Zu den von Lauterbach erwähnten Fällen von „Affenpocken“ - zum Einen: es gibt diese Erreger tatsächlich, sie sind nicht der auf alarmistisch überhitzten Phantasie unseres diensthabenden Klabautermanns oder der auf Coronapanik justierten Medien entsprungen. Sie sind seit 1958 bekannt, und es gibt seit ihrem Bekanntwerden einen sicheren, milliardenfach erprobten Impfstoff dagegen. Zum Anderen: es handelt sich – sowohl was die Frage des Risikos wie auch der Prophylaxe betrifft, um eine „völlig andere Hausnummer“ als bei SARS-Cov-2 – ungeachtet der Tatsache, daß auch „Corona“ anders als in den ersten Monaten zurecht befürchtet, nicht das Zeug zu einer menschheitsbedrohenden Pandemie wie der Schwarze Tod oder die Cholera vor Jahrhunderten hatte (das hatte schon die Spanische Grippe nicht, die die Menschheit weltweit zwischen 1918 bis 1921 heimsuchte).
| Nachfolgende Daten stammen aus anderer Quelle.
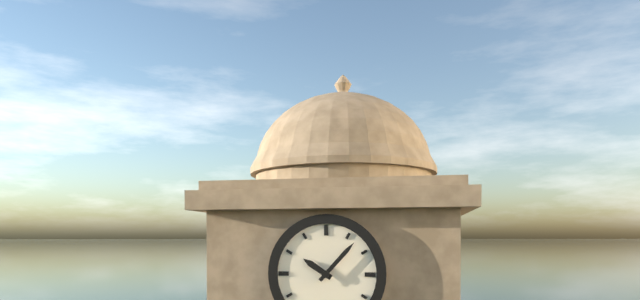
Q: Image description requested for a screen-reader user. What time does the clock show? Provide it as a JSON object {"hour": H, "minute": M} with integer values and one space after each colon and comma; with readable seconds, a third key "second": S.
{"hour": 10, "minute": 7}
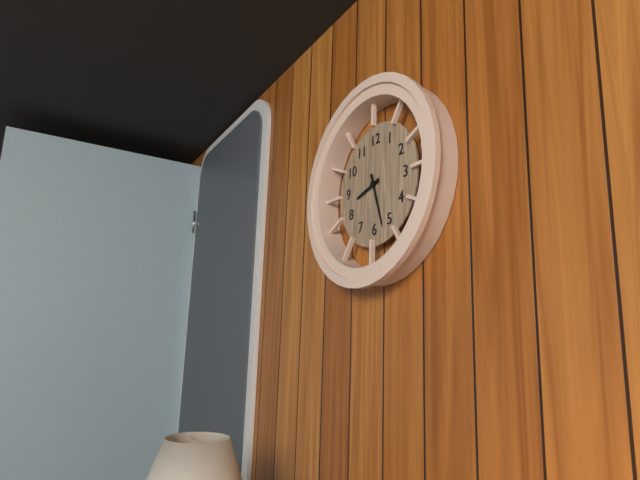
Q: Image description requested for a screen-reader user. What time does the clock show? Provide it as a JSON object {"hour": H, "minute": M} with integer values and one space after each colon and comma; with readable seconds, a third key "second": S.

Beim Erreger der Affenpocken handelt es sich um eine recht großes Virus auf der Basis der Erbsubstanz Desoyribonukleinsäure, also anders als bei SARS-CoV-2, das auf der einsträngigen Variante RNS, der Ribonukeinsäure, beruht, die bei davon befallenen Zellen in die Erbinformations-Stränge eingespleißt und abgelesen werden und dadurch dafür sorgen, daß die Zelle Kopien des Erregers erzeugt. Da bei dem Doppelstrange der DNS für Reparaturmechanismen der Zellen zur Anwendung kommen, treten bei diesen Viren Mutationen in sehr viel geringerem Maß auf als bei der einsträngigen Variante. Das Virus (ich erspare mir an dieser Stelle eine weitere überflüssige Diskussion darüber, ob es sich im Deutschen um „das“ oder „den“ Virus handelt) ist vom Aufbau her dem Pockenvirus sehr ähnlich, stammt aber nicht von ihm ab oder ist näher mit ihm verwandt. Die Symptome, die eine Infektion hervorruft, sind einer Pockeninfektion sehr ähnlich; allerdings ist der Verlauf weit milder und das Risiko, an ihr zu sterben, um astronomische Größenordnungen geringer. Bei den Pocken, an denen bis in die späten 1960er Jahre jedes Jahr (!) Millionen Menschen starben, lag das Risiko eines tödlichen Verlaufs bei 30 Prozent. Es wird geschätzt, daß in den letzten hundert Jahren, als die Krankheit noch eine Seuche darstellte, ihr weltweit eine halbe Milliarde Menschen zum Opfer gefallen sind. 1967 wurde die Zahl der Fälle auf 15 Millionen geschätzt.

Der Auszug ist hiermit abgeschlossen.